Märzen was originally brewed in the spring, according to the German Beer Institute. Märzen (from the German word for March) was an “extra strong and well-hopped beer” that would keep through the summer months when it was too warm to brew. As the temperatures cooled in the fall and brewing could resume, the beer needed to be consumed in order to free up barrels for new brews. We all know a party is one of the best ways to ensure beer is enjoyed—à la Oktoberfest!
The Olde Mecklenburg Brewery
At The Olde Mecklenburg Brewery in Charlotte, N.C., the German purity law guides their brewing philosophy, according to Ryan Self, director of sales. Their highly-rated Mecktoberfest Märzen offers a graham cracker, bready sweetness. You won’t find any spices in this beer, only hops, barley, water and yeast (the latter of which was unknown at the time the Reinheitsgebot was written).
“Our Märzen is one of our most popular sellers,” says Self. “We can’t make enough of it. Even brewing 3,700 gallons a week, it’s usually gone by Friday morning. We try and keep it on tap until early November.”
Situated on eight acres, The Olde Mecklenburg Brewery features an expansive German-style beer garden (biergarten in German) with communal tables where their loyal, local customers can drink up all their superb Märzen in true Oktoberfest style. Dogs and kids are welcome to join their adult customers.
Sierra Nevada Brewing Co.
Sierra Nevada Brewing Co. rolls out a Märzen-inspired autumn brew nationwide every year. Past releases have not always been traditional, but this year they dialed in a more historic Märzen style. The 2015 Oktoberfest is a collaboration with Brauhaus Riegele in Augsburg, Germany, which has been brewing traditional German beer for more than 600 years.
This year, Brauhaus Riegele’s influence is particularly seen in the use of German Steffi barley, which results in a much blonder beer than many American versions of the style. Online reviews of the release have been positive, with one reviewer calling it “really freaking tasty” and Men’s Journal dubbing it “the world’s best Oktoberfest” beer.

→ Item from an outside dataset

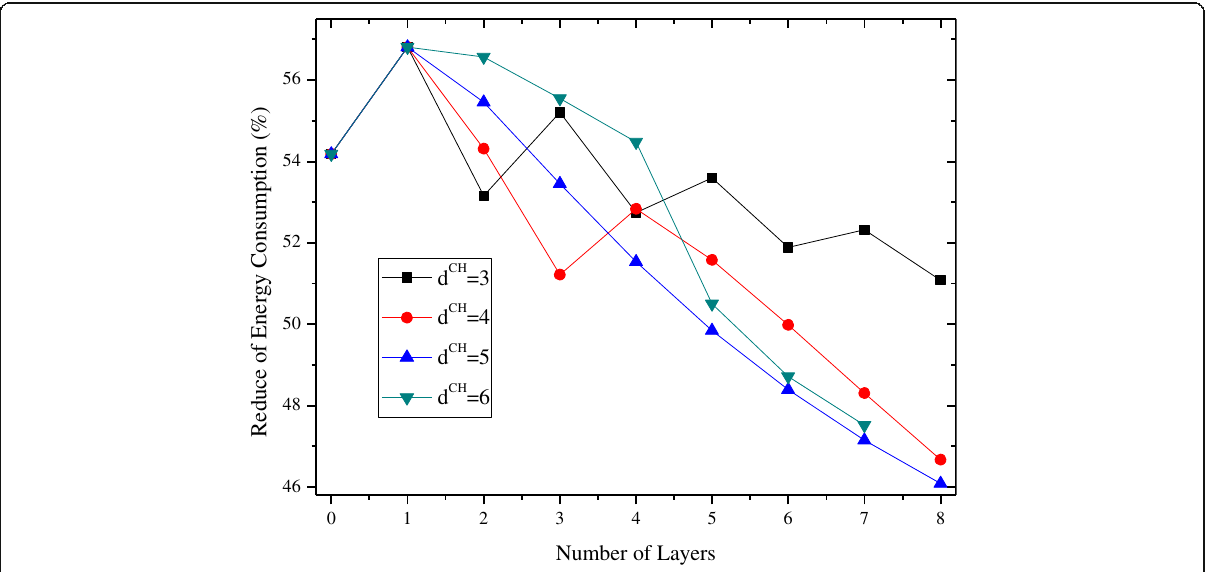
Fig. 18 The reduced percentage of the energy consumption (different d CH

“It’s a really well-made beer and it’s been a huge hit. It’s going to be really hard to top it next year,” says Bill Manley, beer ambassador at Sierra Nevada. He describes the beer as a little bit sweeter and not dry or heavy. The beer, he says, is lightly hopped to keep it clean, but still has a nice malty flavor.
“It’s a fairly stringent Märzen style, but we did allow enough variation to be interesting,” Manley adds.
Surly Brewing Co.
For Todd Haug, head brewer at Surly Brewing Co. in Minneapolis, Minn., the German purity law was made to be broken.

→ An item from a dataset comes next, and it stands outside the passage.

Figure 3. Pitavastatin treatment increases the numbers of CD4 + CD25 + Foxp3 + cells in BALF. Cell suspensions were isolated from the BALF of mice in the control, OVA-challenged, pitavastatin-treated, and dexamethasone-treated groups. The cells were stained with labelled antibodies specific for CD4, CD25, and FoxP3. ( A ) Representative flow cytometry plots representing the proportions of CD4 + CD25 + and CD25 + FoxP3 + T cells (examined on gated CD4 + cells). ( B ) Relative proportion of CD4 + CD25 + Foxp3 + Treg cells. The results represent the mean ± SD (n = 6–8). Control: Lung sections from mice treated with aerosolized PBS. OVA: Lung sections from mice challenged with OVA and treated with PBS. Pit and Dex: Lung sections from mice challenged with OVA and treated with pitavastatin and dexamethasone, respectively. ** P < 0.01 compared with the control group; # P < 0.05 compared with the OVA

“Omar [Ansari] and I decided 10 years ago that we wanted to defy style categories,” Haug explains.
“In our market, we want people to be open-minded, decide about a beer with their mouth and think twice about what they are drinking.”
Haug does concede that the base of their SurlyFest is the Märzen style, but it takes a detour with three different types of rye and a single variety of American hops. The beer—billed as Not-A-German-Style-Oktoberfest-Bier—practically glows with orange autumn color.
“We start with a German style, but the rye gives it full body and adds a spicy dryness. The hops don’t make it bitter, but floral,” he says. “Our SurlyFest is just a little bit bigger than a traditional Märzen.” The brewery limits SurlyFest to the month of September.
The brewery also has a celebration of the same name. The eighth annual SurlyFest took place at the end of September and featured eight musical acts, a SurlyFest stein and at least seven of the brewery’s 20 house beers.